#### [GOAL OF THE EXERCISE]
From the article on Kentucky's executive order on college athlete compensation, quote verbatim the part that opens with the words containing "The Democratic governor" and closes with "by executive order.".
┌─ TEXT EXCERPT
The Democratic governor said he took the action as a matter of fairness for college athletes. It will spare Kentucky’s colleges from being at a competitive disadvantage with rivals in other states that will have laws enabling athletes to profit off their name, image or likeness, he said.

“This is important to our student-athletes, who for decades, others – whether it’s companies or institutions – have profited on,” Beshear told reporters. “These athletes deserve to be a part of that.”

Beshear said his executive order takes effect July 1, when similar legislation passed in several other states will become law. His office said he was the first governor to make the change by executive order.

The governor’s action won praise from the University of Kentucky and the University of Louisville. UK plays in the Southeastern Conference and UofL competes in the Atlantic Coast Conference.

“Bringing the state of Kentucky into competitive balance with other states across the country and, more specifically, the Atlantic Coast Conference is critical,” Vince Tyra, U of L’s vice president for intercollegiate athletics, said in a release issued by the governor’s office.

UK athletics director Mitch Barnhart said the governor’s action “provides us the flexibility we need at this time to further develop policies around name, image and likeness.”

“We are appreciative of that support, as it is a bridge until such time as state and/or federal laws are enacted,” Barnhart said in the same release from Beshear’s office. “The landscape of college sports is now in the midst of dramatic and historic change – perhaps the biggest set of shifts and changes since scholarships were first awarded decades ago.”

In Alabama, Florida, Georgia, Mississippi, New Mexico and Texas, laws go into effect July 1 that make it impermissible for the NCAA and members schools to prevent athletes from being paid by third parties for things like sponsorship deals, online endorsements and personal appearances.

The NCAA had hoped for a national law from Congress that has not come, and its own rule-making has been bogged down for months. College sports leaders are instead moving toward the type of patchwork regulation they have been warning against for months.
└─
┌─ EXTRACTED RECORDS
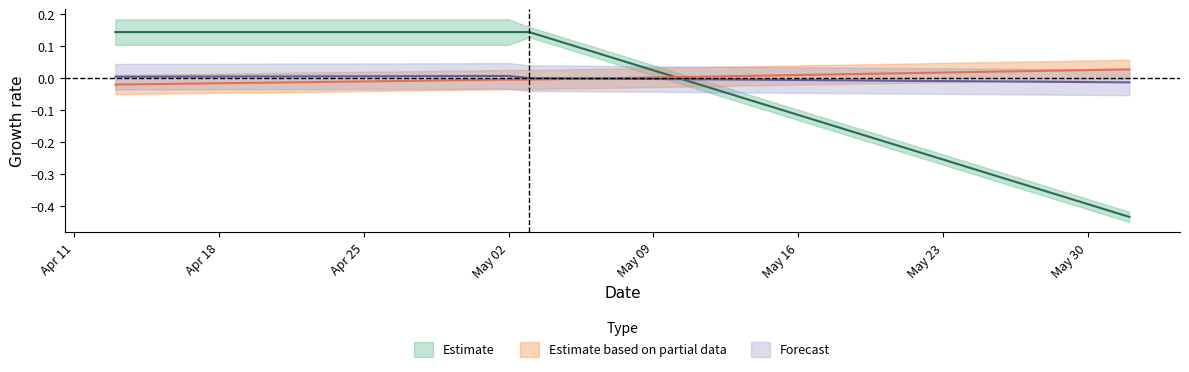

True or false: K has more than 1 interior local peaks.

False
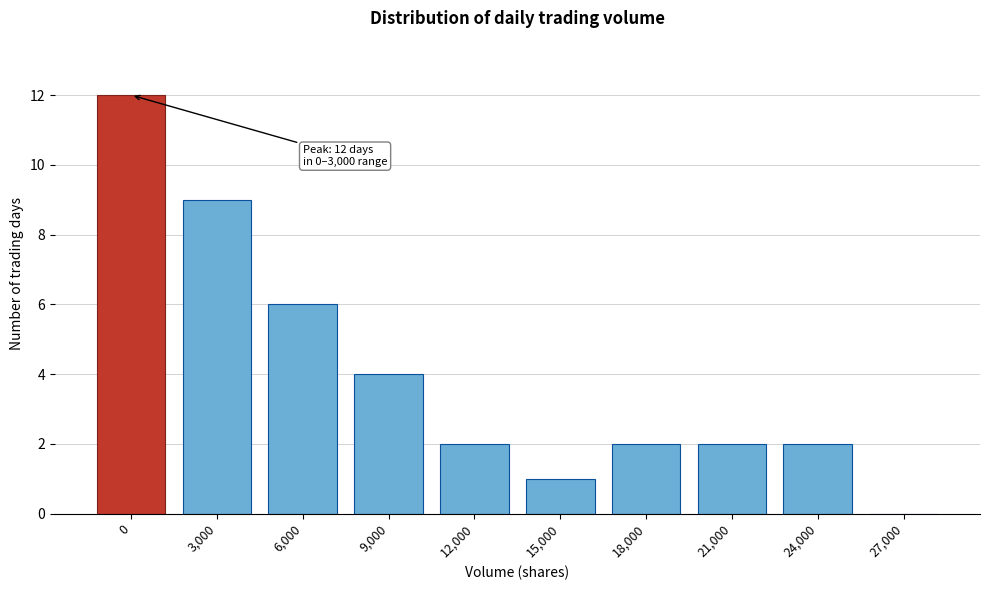

Reading left to right, what are all the values shown in this chart?

0=12	3,000=9	6,000=6	9,000=4	12,000=2	15,000=1	18,000=2	21,000=2	24,000=2	27,000=0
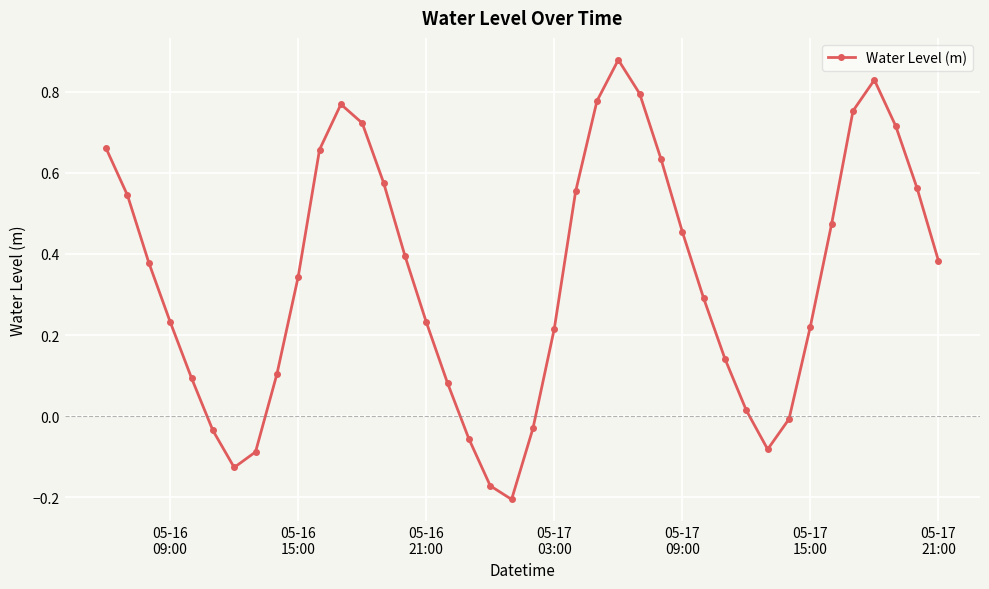

What is the difference between the second highest and second lowest values?

1.0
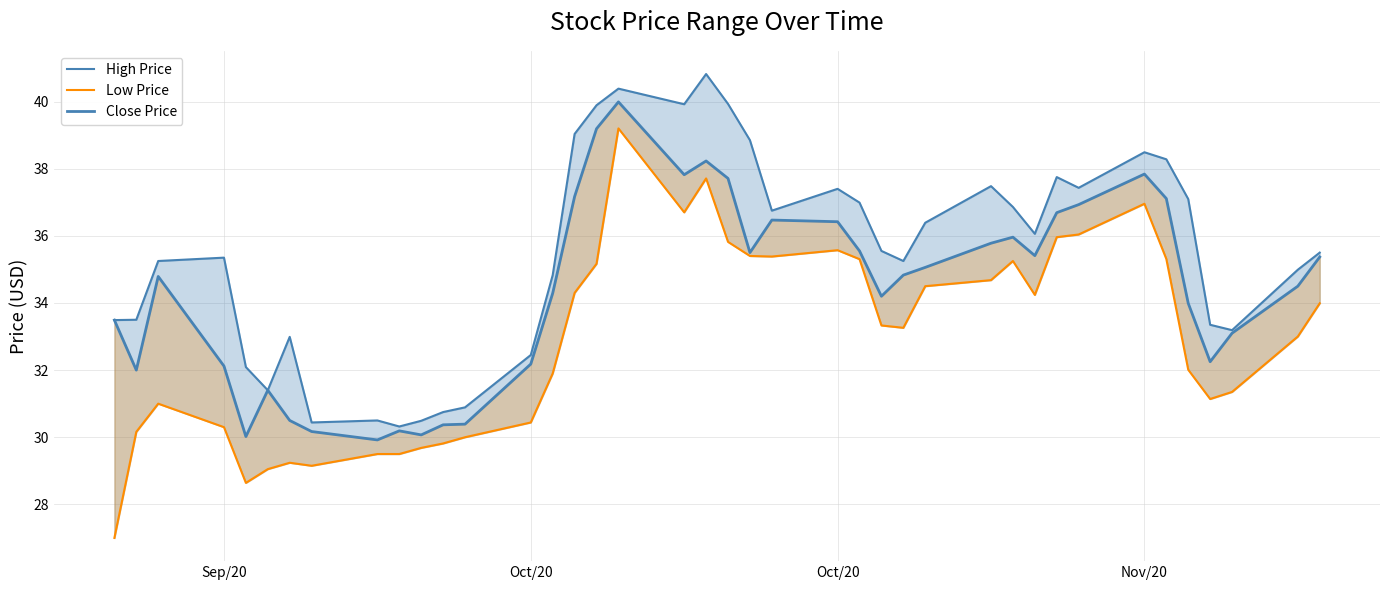

Is the value of High Price at Nov/20 greater than the value of Low Price at 18?

No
└─
#### [EXPECTED OUTPUT]
The Democratic governor said he took the action as a matter of fairness for college athletes. It will spare Kentucky’s colleges from being at a competitive disadvantage with rivals in other states that will have laws enabling athletes to profit off their name, image or likeness, he said.

“This is important to our student-athletes, who for decades, others – whether it’s companies or institutions – have profited on,” Beshear told reporters. “These athletes deserve to be a part of that.”

Beshear said his executive order takes effect July 1, when similar legislation passed in several other states will become law. His office said he was the first governor to make the change by executive order.